Militaire dienst en tegelijkertijd avondstudie’s Management en Nederlandse Letteren.


1956-1958

Samen met gitarist en boezemvriend Emiel direct na afzwaaien enkele maanden in Parijs als straatzanger met in diensttijd geschreven. Idolen uit die tijd: Gilbert Bécaud, Charles Aznavour, Jacques Brel. Daarna volontair bij het Nieuw Nederlands Toneelgezelschap in Amsterdam. ‘s Morgens kantoren schoonmaken, dan bij Heineken aan de lopende band, ‘s middags repeteren en ‘s avond in het theater. Vervolgens twee jaar bij toneelgroep Arena in Den Haag en aansluitend een seizoen bij het cabaret Kris van der Velden met het programma “Rijen, rijen, rijen in mijn wagentje”. In diezelfde tijd ook semiprof keeperdoelverdediger bij BVC Amsterdam en DWS-A.

Hij trouwde in juni 1957. Zijn vier dochters werden geboren in ‘58, ‘59, ‘61 en ‘68.


1958-1963

Deelnemer aan een kursus ’schrijven voor cabaret’, gegeven door Cor Lemaire, destijds de vaste componist/pianist van Annie MG Schmidt.

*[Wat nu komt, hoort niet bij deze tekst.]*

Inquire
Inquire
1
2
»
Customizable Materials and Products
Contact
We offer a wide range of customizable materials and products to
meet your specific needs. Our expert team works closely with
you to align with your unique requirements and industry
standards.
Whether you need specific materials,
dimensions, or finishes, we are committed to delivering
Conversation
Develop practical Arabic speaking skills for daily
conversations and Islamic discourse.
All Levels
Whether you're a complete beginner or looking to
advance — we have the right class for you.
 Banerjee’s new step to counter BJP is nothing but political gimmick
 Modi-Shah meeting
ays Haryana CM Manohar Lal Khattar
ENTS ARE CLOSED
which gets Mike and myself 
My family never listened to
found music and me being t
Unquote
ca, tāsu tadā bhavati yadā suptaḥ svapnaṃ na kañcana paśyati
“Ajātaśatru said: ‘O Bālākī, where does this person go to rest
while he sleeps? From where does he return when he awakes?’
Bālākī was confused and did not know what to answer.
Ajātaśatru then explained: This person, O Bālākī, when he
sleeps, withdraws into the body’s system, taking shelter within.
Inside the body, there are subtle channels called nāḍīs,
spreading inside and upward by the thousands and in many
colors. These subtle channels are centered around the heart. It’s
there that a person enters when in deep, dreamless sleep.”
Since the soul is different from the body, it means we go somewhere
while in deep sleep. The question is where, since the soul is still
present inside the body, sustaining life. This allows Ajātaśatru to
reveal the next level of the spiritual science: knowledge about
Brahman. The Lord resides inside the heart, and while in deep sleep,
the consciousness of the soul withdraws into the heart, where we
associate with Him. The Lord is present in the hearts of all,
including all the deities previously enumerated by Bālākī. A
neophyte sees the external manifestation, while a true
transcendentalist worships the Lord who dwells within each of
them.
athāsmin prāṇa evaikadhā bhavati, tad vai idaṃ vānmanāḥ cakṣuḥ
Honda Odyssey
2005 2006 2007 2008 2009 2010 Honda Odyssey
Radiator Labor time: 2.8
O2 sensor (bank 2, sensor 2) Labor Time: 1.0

Samen met enkele medecursisten werd de WNC (Werkgroep Nederlands Cabaret) opgericht, waarmee een aantal radioprogramma’s werden geschreven en uitgevoerd door bekende acteurs. Vanuit de WNC ontstond ook begin ‘58 de Cabaretschool, waarvan Bob tegen wil en dank directeur werd. Hij bouwde deze school uit tot de “Stichting Akademie voor Kleinkunst” en werkte vijf jaar aan het verkrijgen van een Rijkssubsidie. Bekendste studenten uit die jaren waren Frans Halsema, Rob de Nijs, Ronnie Bierman, Jasperina de Jong, Matthijs van Heiningen, Robert Bos, Tiny de Jonge, Donald de Marcas, Martin Brozius.

 

 

In 1961 coach van het nationale team, dat deelnam aan het Songfestival in Knokke met Ria Valk, Herman van Keeken, Ramses Shaffy en Connie vd Bos. Toen in 1963 zijn Akademie door de overheid werd erkend en daarmee dus verzekerd was van overheidssubsidie, nam hij afscheid om zich aan een nieuw projekt te wijden.

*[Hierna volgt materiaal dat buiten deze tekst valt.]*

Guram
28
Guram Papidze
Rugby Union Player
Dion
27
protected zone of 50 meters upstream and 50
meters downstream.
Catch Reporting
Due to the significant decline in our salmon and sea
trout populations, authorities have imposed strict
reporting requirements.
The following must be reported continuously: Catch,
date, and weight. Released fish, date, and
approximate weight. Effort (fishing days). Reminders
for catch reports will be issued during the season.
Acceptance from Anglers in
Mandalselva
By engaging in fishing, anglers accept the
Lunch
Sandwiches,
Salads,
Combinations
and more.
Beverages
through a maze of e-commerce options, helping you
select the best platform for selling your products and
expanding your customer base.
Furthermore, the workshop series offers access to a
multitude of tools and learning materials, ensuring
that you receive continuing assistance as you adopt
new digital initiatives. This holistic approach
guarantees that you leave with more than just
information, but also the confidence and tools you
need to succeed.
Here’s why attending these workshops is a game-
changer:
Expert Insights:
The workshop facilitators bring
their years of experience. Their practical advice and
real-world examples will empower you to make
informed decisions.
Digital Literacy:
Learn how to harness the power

Het werd weer een sprong in het diepe: de popgroep ZZ en de Maskers


1963-1966

Na een half jaar van intensieve repetities en tryouts ging ZZ en de Maskers in augustus 1963 in première in het voorprogramma van Chubbie Checker in het Scheveningse Kurhaus. Het was meteen een doorslaand succes. Er waren opvallende recensies, platenmaatschappij Artone meldde zich en in december verscheen de single “Dracula” met als b-kant het instrumentale “Beatgirl”, dat Artone-tune werd bij zeezender Veronica.

Mede dankzij Peter Koelewijn’s “Kom van dat dak af” werd de hegemonie van buitenlandse covers op de vaderlandse platenmarkt doorbroken en groeide de waardering voor authentieke Nederlandstalige popmuziek.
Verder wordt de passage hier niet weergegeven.